- [Problem requirements]: Reproduce each line of the material exactly, minus any picture.

- [Data to examine]:

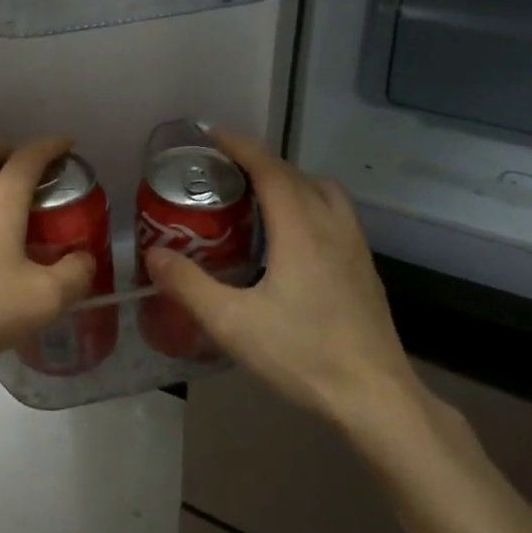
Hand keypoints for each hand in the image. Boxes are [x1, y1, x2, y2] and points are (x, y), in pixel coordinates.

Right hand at [142, 131, 427, 436]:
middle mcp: (331, 227)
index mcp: (301, 230)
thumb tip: (153, 254)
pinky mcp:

- [Written solution]:
Hand keypoints for each hand in the image. Boxes are [x1, y1, x2, y2] and points are (x, y), in pixel coordinates.

Right hand at [142, 131, 427, 436]:
middle mcp: (331, 227)
index mcp: (301, 230)
thumb tip: (153, 254)
pinky mcp:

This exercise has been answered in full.